Calcium Green-1 is a non-ratiometric Ca2+ dye and therefore only qualitative changes in [Ca2+]cyt could be observed. Furthermore, by pursuing many (>50 experiments) in Arabidopsis epidermes we found that it is critical that the epidermal strips do not move at all during confocal imaging because movements can cause apparent changes in fluorescence when using a single wavelength dye and laser confocal microscopy. We were able to circumvent these problems using software and hardware that rapidly alternates (every 0.5 sec) between collection of bright field confocal transmission images and fluorescent confocal images and by discarding any data in which movement of cells occurred. Movement of epidermes can be unequivocally determined by subtraction of successive bright field confocal images.
As mentioned in the Introduction, we subsequently circumvented these limitations by adapting and developing new methods for loading acid forms of ratiometric Ca2+ dyes into Arabidopsis guard cells (K. Kuchitsu and J. Schroeder, unpublished). Furthermore, methods were developed for fixing Arabidopsis epidermal strips, using a novel method that is very effective at avoiding movements, and for adapting non-confocal ratiometric imaging and photometry techniques to Arabidopsis guard cells (Allen, et al., 1999).

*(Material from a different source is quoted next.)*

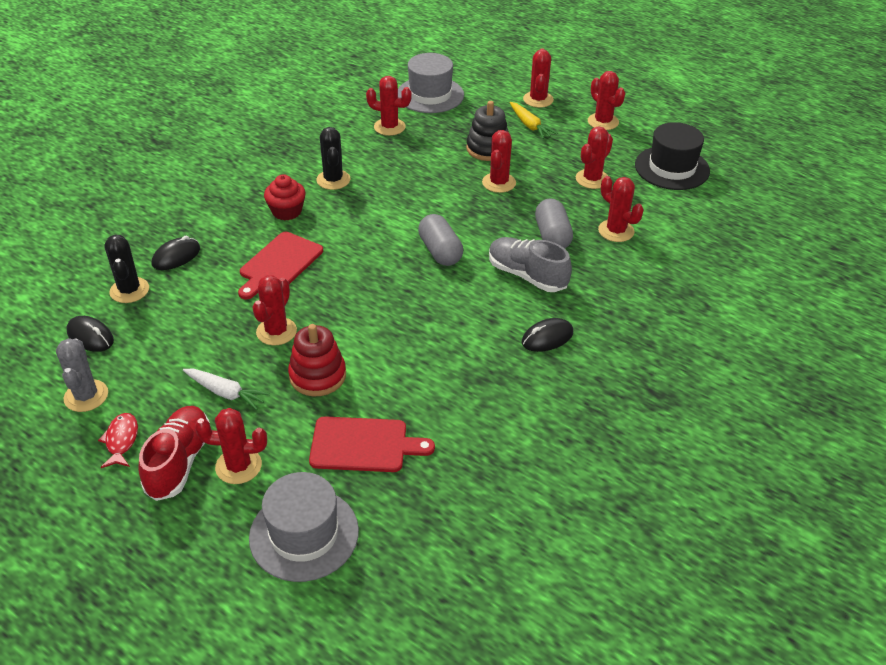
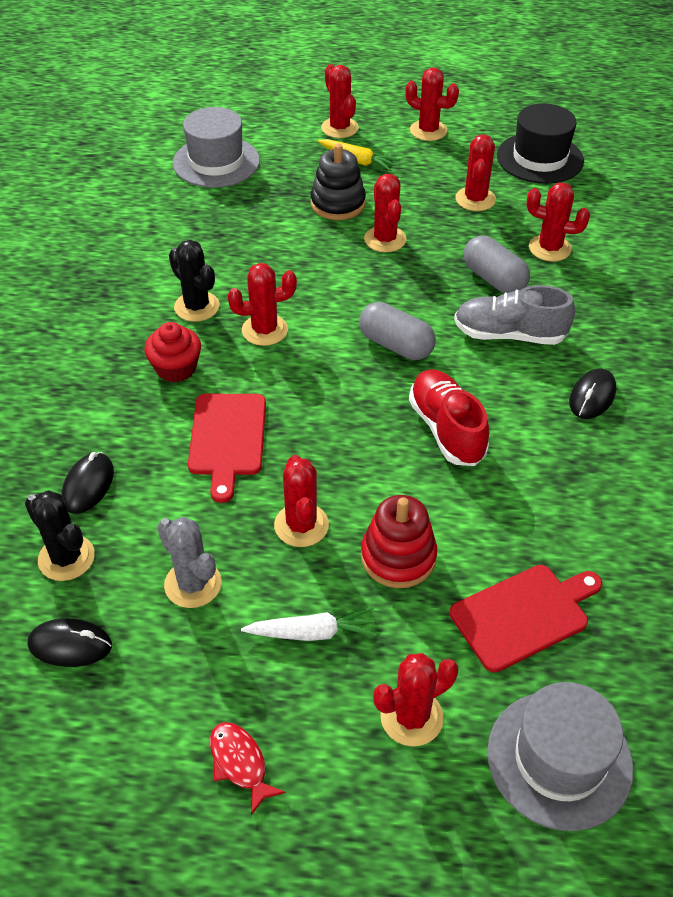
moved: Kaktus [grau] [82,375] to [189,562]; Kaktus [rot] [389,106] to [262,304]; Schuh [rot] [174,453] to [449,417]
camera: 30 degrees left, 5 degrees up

The new method also shows significantly reduced loading of dyes in the nucleoplasm and chloroplasts (Allen et al., 1999). In addition to loading of fura-2 and Indo-1 into Arabidopsis guard cells (Allen et al., 1999), we have more recently transgenically expressed the Ca2+-sensing cameleon protein in guard cells, which allows long term measurements of stimulus-induced cytoplasmic Ca2+ changes (Allen, et al., 1999b).
The present study provides a method for loading the AM-ester form of Calcium Green-1 specifically into guard cells. The procedure works well with both Commelina and Arabidopsis, and could generally be applied to loading of other ester probes into guard cells or into other plant cell types. Preliminary loading experiments on suspension cultured soybean cells showed vacuolar loading, suggesting that different cell types need to be tested for feasibility. The non-ratiometric nature of the dye does not allow quantitative analyses in Arabidopsis. Nevertheless, qualitative measurements could be pursued on the larger guard cells of Commelina communis. Commelina guard cells showed large fluorescence changes of >150%. For Arabidopsis studies epidermal movements could be ruled out by image analysis software. Data using this approach suggest that ABA induces transient calcium influx from the extracellular space in Commelina guard cells, similar to a previous study in Vicia guard cells (Schroeder and Hagiwara, 1990), and that this influx pathway is permeable to Mn2+. Furthermore, we have observed ABA-induced [Ca2+]cyt increases in Arabidopsis guard cells.
This research was supported by a National Science Foundation Grant (MCB9506191) (J.I.S.) and by an NIH grant to the UCSD National Center for Microscopy and Imaging Research (M.E.). We thank Dr. Maryann Martone for technical assistance with confocal microscopy.